There are different stages of clinical rejection. Hyperacute rejection occurs within minutes or hours of the operation. This is often caused by the presence of recipients’ antibodies (perhaps from previous blood transfusions) that match the donor’s antigens. The reaction of antibodies and antigens causes blood clots and leads to immediate rejection.
Acute rejection is less severe and occurs within half a year of transplantation, with the first three months being the riskiest phase. In this case, antibodies do not pre-exist but are formed at a later stage post detection of non-self-antigens in the graft. Early detection and the use of immunosuppressant drugs can reduce the risk of rejection. Multiple acute rejections can lead to chronic rejection and transplant failure.

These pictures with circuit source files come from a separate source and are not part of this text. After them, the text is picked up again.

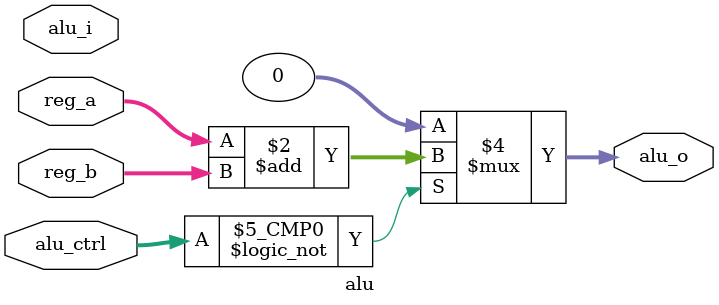
<source format=v>
module chip(
    input           clk_i,
    input           res_i,
    input    [31:0] instr_i,
    output   [31:0] instr_o
    );

    decode d1(
        .instr_i(instr_i),
        .alu_ctrl_o(alu_ctrl),
        .mux_sel_o(mux_sel)
    );

    alu a1(
        .alu_i(alu_i),
        .alu_ctrl(alu_ctrl_o),
        .reg_a(reg_a),
        .reg_b(reg_b),
        .alu_o(alu_o)
    );

endmodule


module decode(
    input    [31:0] instr_i,
    output   [3:0]  alu_ctrl_o,
    output   [2:0]  mux_sel_o
    );

    // verilen sinyali rv32i komutlarına göre çözümleyecek kod yazılacak
    // çözümlenmiş sinyali oppcode res rd1 gibi şeylere ayırıp kaydedicek 

    // 4 bit ALU kontrol sinyali    
    always @(*) begin
        case(instr_i[31:28])
            4'b0000 : alu_ctrl_o = 4'b0000;
            4'b0001 : alu_ctrl_o = 4'b0001;
            4'b0010 : alu_ctrl_o = 4'b0010;
            4'b0011 : alu_ctrl_o = 4'b0011;
            4'b0100 : alu_ctrl_o = 4'b0100;
            4'b0101 : alu_ctrl_o = 4'b0101;
            default : alu_ctrl_o = 4'bxxxx;
        endcase
        case(instr_i[27:25])
            3'b000 : mux_sel_o = 3'b000;
            default : mux_sel_o = 3'b000;
        endcase
    end
endmodule


module alu(
    input      [31:0] alu_i,
    input       [3:0] alu_ctrl,
    input      [31:0] reg_a,
    input      [31:0] reg_b,
    output     [31:0] alu_o
    );

    always @(*) begin
        case(alu_ctrl)
            4'b0000 : alu_o = reg_a + reg_b;
            default : alu_o = 32'b0;
        endcase    
    end
endmodule

</source>
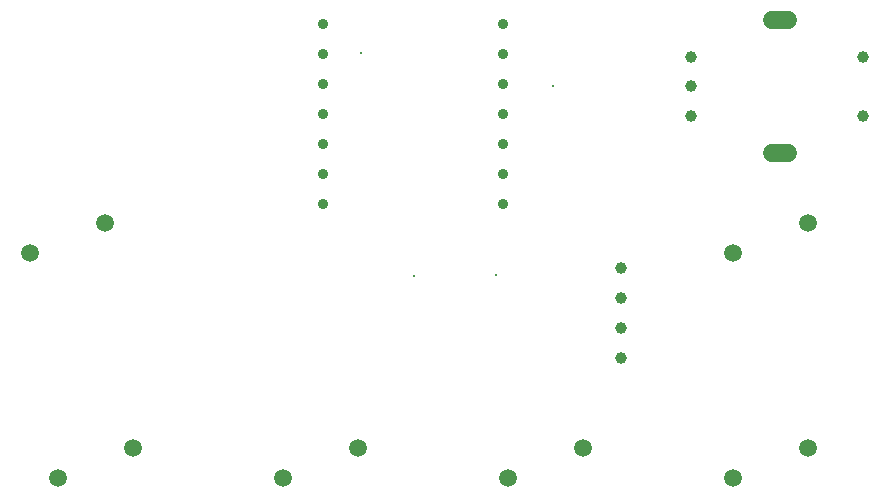
<source format=gbr>
%TF.GenerationSoftware,KiCad,Pcbnew,9.0.6*%
%TF.CreationDate,2025-12-08T21:16:02+04:00*%
%TF.ProjectId,L3MON hackpad,4c334d4f-4e20-4686-9163-6b7061642e6b,rev?*%
%TF.SameCoordinates,Original*%
%TF.FileFunction,Plated,1,2,PTH,Mixed*%
%TF.FilePolarity,Positive*%
%FSLAX46Y46*%
G04 Gerber Fmt 4.6, Leading zero omitted, Abs format (unit mm)*
G04 Created by KiCad (PCBNEW 9.0.6) date 2025-12-08 21:16:02*
%MOMM*%
%LPD*%
G01*
G04 APERTURE LIST*
%TA.AperFunction,ViaDrill*%
%ADD10C,0.300000*%
%TD*%
%TA.AperFunction,ComponentDrill*%
%ADD11C,0.889000*%
%TD*%
%TA.AperFunction,ComponentDrill*%
%ADD12C,1.000000*%
%TD*%
%TA.AperFunction,ComponentDrill*%
%ADD13C,1.500000*%
%TD*%
G04 aperture for slot hole*
%TA.AperFunction,ComponentDrill*%
%ADD14C,1.500000*%
%TD*%
G04 APERTURE END LIST*
D10*
X131393015Y-37675735D03*
X135815110Y-56494890D03*
X142818015Y-56468015D03*
X147637500Y-40481250D03*
D11*
%TO.C,U1*%
X128111250Y-35242500D03*
X128111250Y-37782500D03*
X128111250Y-40322500D03*
X128111250Y-42862500D03*
X128111250Y-45402500D03*
X128111250Y-47942500D03*
X128111250Y-50482500D03*
X143351250Y-35242500D03*
X143351250Y-37782500D03*
X143351250Y-40322500D03*
X143351250Y-42862500D03*
X143351250Y-45402500D03*
X143351250Y-47942500D03*
X143351250Y-50482500D03*
D12*
%TO.C,J1*%
X153346250Y-55836250D03*
X153346250Y-58376250D03*
X153346250Y-60916250D03*
X153346250Y-63456250D03*
%TO.C,SW8*%
X159331250Y-37981250D03*
X159331250Y-40481250D03*
X159331250Y-42981250D03*
X173831250Y-37981250D03*
X173831250Y-42981250D03*
D13*
%TO.C,SW1*%
X103346250Y-54610000D03*
%TO.C,SW2*%
X105727500Y-73660000D03*
%TO.C,SW1*%
X109696250Y-52070000D03*
%TO.C,SW2*%
X112077500Y-71120000D03*
%TO.C,SW3*%
X124777500Y-73660000D03*
X131127500Y-71120000D03*
%TO.C,SW4*%
X143827500Y-73660000D03*
X150177500Y-71120000D03*
%TO.C,SW6*%
X162877500Y-54610000D03*
%TO.C,SW5*%
X162877500Y-73660000D03*
D14*
%TO.C,SW8*%
X167481250Y-34881250D02*
X166181250Y-34881250D01*
X167481250Y-46081250D02*
X166181250Y-46081250D01*
D13*
%TO.C,SW6*%
X169227500Y-52070000D03*
%TO.C,SW5*%
X169227500Y-71120000D03*
M02*

</source>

These drugs dampen the immune response and help in mitigating the rejection risk. These drugs are often administered in two phases – a high initial induction dose and a lower later maintenance dose. The dosage varies depending on the type of graft. Side effects may lead to the use of alternative drugs as well. Historically, steroids have been used as immunosuppressants but they have significant side effects (e.g., high blood pressure, impaired renal function, diabetes mellitus, etc.). By far, the most important drawback of these drugs is immunodeficiency.
Owing to the non-specific nature of these drugs, they leave the patients vulnerable to other infections. A fine balance needs to be struck between reducing immune response to reduce rejection risk and preserve enough immunity to combat other infections.
The Future of Transplant Therapies
Continuous research is expected to result in the development of novel drugs with minimum side effects that will eventually eliminate the rejection risk. Stem cells could also play a huge role in transplant therapy in the future. The pluripotent stem cell has the ability to mature into any cell and, therefore, its potential can be exploited to grow organs and tissues.
Stem cell therapy can, hence, reduce the rejection risk significantly and reduce the strain on organ supply. It must, however, be noted that research in this field is time-consuming and unlikely to fully mature in the next decade. In the near future, drugs remain at the forefront of transplant medicine research.
Despite huge advancements in immunological research, immune rejection remains a formidable challenge. Extensive research is required to devise new strategies to mitigate the risk of rejection and ensure the long-term survival of the transplant.